The first change is that we have reorganised our team. Beginning in 2026, the MJA in-house team that makes decisions on manuscripts is comprised of the Editor-in-Chief, Deputy Editor, two Senior Editors, and, in a new approach for us, five part-time Associate Editors who will work for us one day per week in addition to their external clinical or academic work. By recruiting these Associate Editors, we intend to expand our reach into the research and health care communities in Australia and at the same time build capacity in editorial processes. Our intention is that, over the years, we will build a substantial cohort of clinicians and medical academics who will also have experience as editors. As a result, one change that we will be making is to be more selective about which papers we send for external peer review. We hope that this will resonate with those that we ask to review. We recognise reviewers’ time is precious, and we know that despite its limitations, peer review does provide important feedback for authors. We recognise that reviewers are a critical part of the MJA community, and we hope that by sending reviewers fewer papers they will be more able to support colleagues in the reviews that they do. For those papers we reject without peer review, we intend to make that decision quickly.

We have also made changes to the processes whereby we handle papers after review and around the time of acceptance. Again, we have reorganised our team to comprise a Managing Editor and a Publishing Project Editor. Although we will continue to edit papers to check for typos or obvious inconsistencies, we will not be doing large reorganisations or structural editing of papers after acceptance. What we will be doing is working more closely with authors pre-acceptance so once papers are accepted, minimal changes will be required after that. Practically for authors, this will mean that, once accepted, papers will appear online much more quickly than before.

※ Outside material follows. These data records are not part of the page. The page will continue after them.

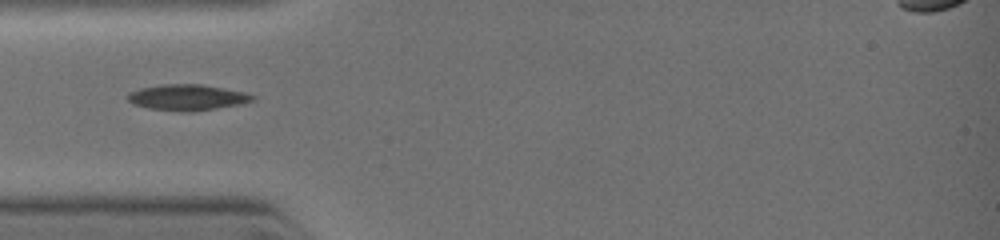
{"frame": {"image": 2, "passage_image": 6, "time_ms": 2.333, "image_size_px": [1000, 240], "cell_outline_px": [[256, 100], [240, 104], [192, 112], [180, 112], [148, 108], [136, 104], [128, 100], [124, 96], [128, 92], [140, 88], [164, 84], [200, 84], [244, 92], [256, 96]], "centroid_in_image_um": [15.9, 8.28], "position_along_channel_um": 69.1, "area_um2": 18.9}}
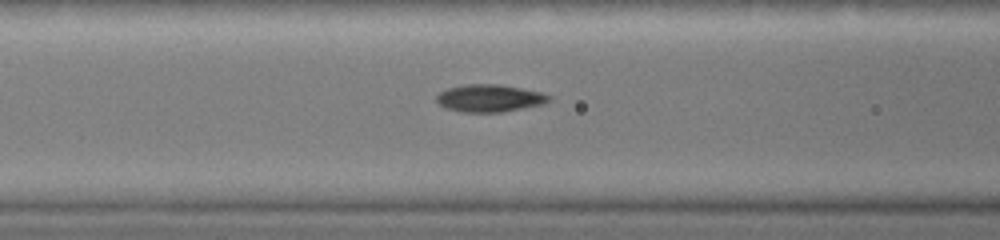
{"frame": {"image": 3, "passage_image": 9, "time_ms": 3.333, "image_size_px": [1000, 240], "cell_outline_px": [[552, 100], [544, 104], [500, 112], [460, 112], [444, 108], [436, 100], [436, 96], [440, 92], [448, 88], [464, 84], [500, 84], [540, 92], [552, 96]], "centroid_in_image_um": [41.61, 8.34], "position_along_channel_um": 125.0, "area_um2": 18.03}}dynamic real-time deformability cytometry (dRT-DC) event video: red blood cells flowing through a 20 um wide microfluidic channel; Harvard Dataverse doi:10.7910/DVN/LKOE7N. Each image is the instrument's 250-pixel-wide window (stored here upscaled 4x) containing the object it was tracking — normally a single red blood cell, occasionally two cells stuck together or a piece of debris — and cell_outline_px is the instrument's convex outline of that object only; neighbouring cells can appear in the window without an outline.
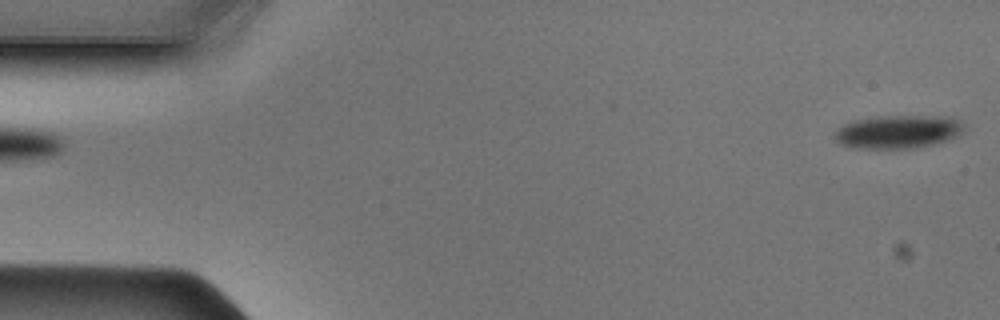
{"species": "Egyptian fruit bat (a non-hibernating species)", "species_latin": "Rousettus aegyptiacus", "temperature_condition": "cold", "stored_images_in_passage": 47, "camera_frame_rate_fps": 3000, "um_per_image_px": 0.085, "animal": {"sex": "male"}, "frame": {"image": 1, "passage_image": 1, "time_ms": 0.0, "image_size_px": [1000, 320], "cell_outline_px": [[964, 132], [948, 140], [936, 144], [916, 148], [856, 148], [840, 144], [836, 140], [836, 128], [852, 120], [876, 116], [944, 116], [960, 120], [964, 124]], "centroid_in_image_um": [76.36, 11.19], "position_along_channel_um": 8.6, "area_um2": 25.32}}
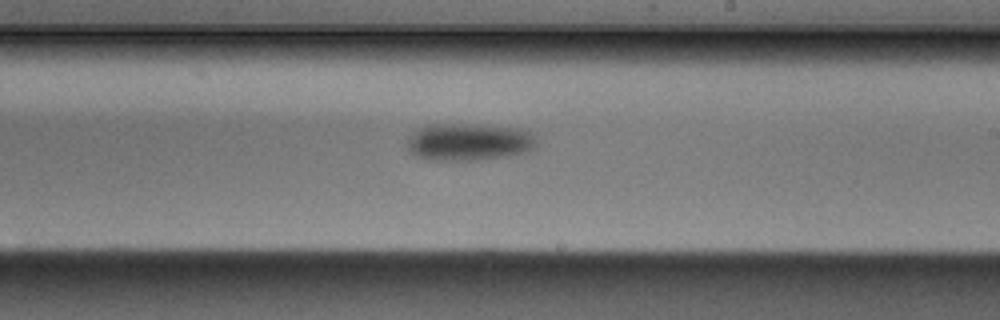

And finally, we will be making changes to what individual journal articles and what the journal overall looks like, and the cadence of publishing. This change has already begun with a new PDF format—first seen here. Articles are now being published continuously instead of tied to the timing of specific issues, and compiled issues will appear at the end of each month rather than 22 times a year—starting with the first issue of 2026. In addition, in the middle of 2026, our websites will undergo a complete redesign to allow better display and functionality.

All these changes have been carefully planned, and we hope that for authors and readers the only effects seen will be positive, but, as always, we welcome feedback. Together, we look forward through our publishing to continue our mission of providing high quality evidence and insights to support advances in Australian health care and health equity.

Prof Virginia Barbour is the Editor-in-Chief of the Medical Journal of Australia. She is an Adjunct Professor at Queensland University of Technology. She was previously co-lead of the Office for Scholarly Communication at QUT and was Director of Open Access Australasia until 2024.